Fun with some stellar leading ladies

What’s on your family’s movie menu this weekend?

As the new month begins, with memories of Halloween fun still fresh, take a look at a range of comedies featuring fun leading ladies over the next few days. Take a look.

 

Send Me No Flowers

Doris Day reinvented herself many times during her memorable career as she journeyed from musical star to dramatic actress to comedienne. She found her greatest success in a series of light films in the late 1950s and early 1960s opposite a collection of popular costars including Rock Hudson, Cary Grant and James Garner.
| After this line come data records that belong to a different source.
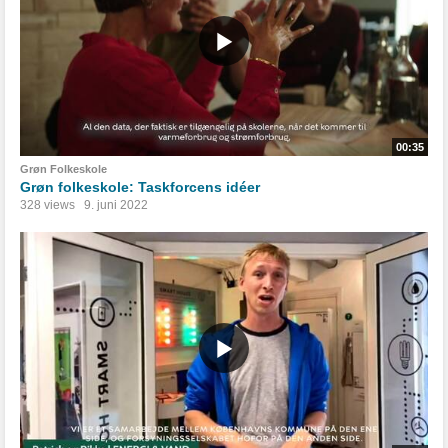
00:35
Grøn Folkeskole
Grøn folkeskole: Taskforcens idéer
328 views
9. juni 2022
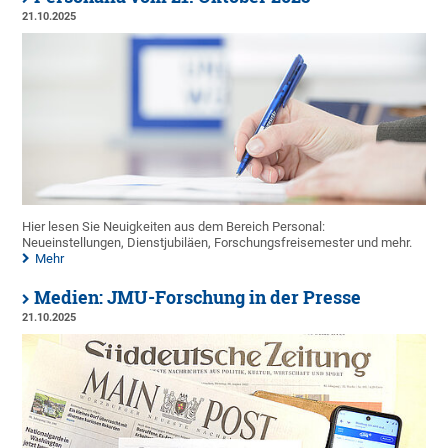
21.10.2025
Hier lesen Sie Neuigkeiten aus dem Bereich Personal:
Neueinstellungen, Dienstjubiläen, Forschungsfreisemester und mehr.
Mehr
Medien: JMU-Forschung in der Presse
21.10.2025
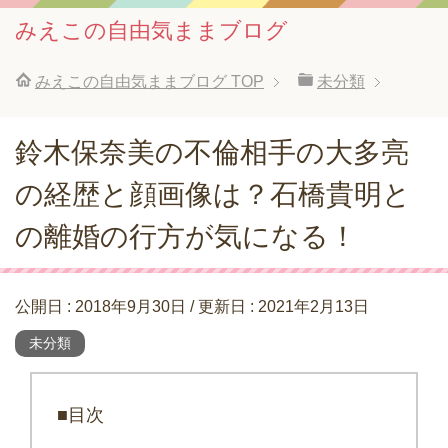
みえこの自由気ままブログ
みえこの自由気ままブログ
TOP
未分類
鈴木保奈美の不倫相手の大多亮
の経歴と顔画像は？石橋貴明と
の離婚の行方が気になる！
公開日 :
2018年9月30日
/ 更新日 :
2021年2月13日
未分類
■目次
In Send Me No Flowers from 1964, Hudson plays a hypochondriac who, convinced he will soon die, takes it upon himself to find his wife (Day) a new husband. This sets up a series of silly situations that bring out the best in Day’s refreshing approach to comedy. And Tony Randall supports the star just as effectively as in the earlier Pillow Talk and Lover Come Back. This movie is a lot of fun. Sunday, November 2, 3:45 p.m., Turner Classic Movies.

 

Morning Glory

Diane Keaton has demonstrated her range over the years, easily moving between drama (including Reds, Interiors and Marvin’s Room) and comedy (such as her Oscar-winning Annie Hall, Manhattan and Something’s Gotta Give). In the recent comedy Morning Glory, Keaton is at her comedic best as a television anchor with an ego who loves to battle with her costar on a network morning program, essayed by Harrison Ford. Leave it to the delightful Rachel McAdams who tries to balance the personalities and keep the show afloat. And Keaton delivers a master class in comedy timing. Sunday, 3 p.m., Lifetime.

 

Foul Play

Goldie Hawn’s film career has included a long list of comedy hits since she won an Oscar in 1969 for her supporting role in Cactus Flower. In Foul Play, from 1978, Hawn delights as a librarian in San Francisco who finds herself caught up in a mysterious criminal connection with shades of Alfred Hitchcock. Dudley Moore, who later scored in the comedies 10 and Arthur, chews scenery as an eccentric orchestra conductor, while Chevy Chase transfers his bumbling comedy persona from his Saturday Night Live television appearances. Hawn keeps the whole thing moving with her delightful screen persona. Friday, November 1, 4:30 p.m., Sundance.

 

It Happened One Night

Claudette Colbert was a delightful actress who created a collection of screen memories from the 1930s to 1950s primarily playing sophisticated, witty women who find themselves in all kinds of situations. She won an Oscar in 1934 for playing an heiress on the run in the delightful It Happened One Night, one of the few comedies to win the Academy Award as Best Picture. With Clark Gable as her costar, and the legendary Frank Capra behind the camera, Colbert brings an easy, carefree spontaneity to a role that, in lesser hands, could have appeared somewhat silly. She was a subtle performer who never lost her edge. Friday, 8 p.m., Turner Classic Movies.

 

Serving worthwhile movies can be as easy as turning on the television. And, as you watch together, you can share what you observe, question and consider. Watching movies together can prompt meaningful family conversations. Enjoy!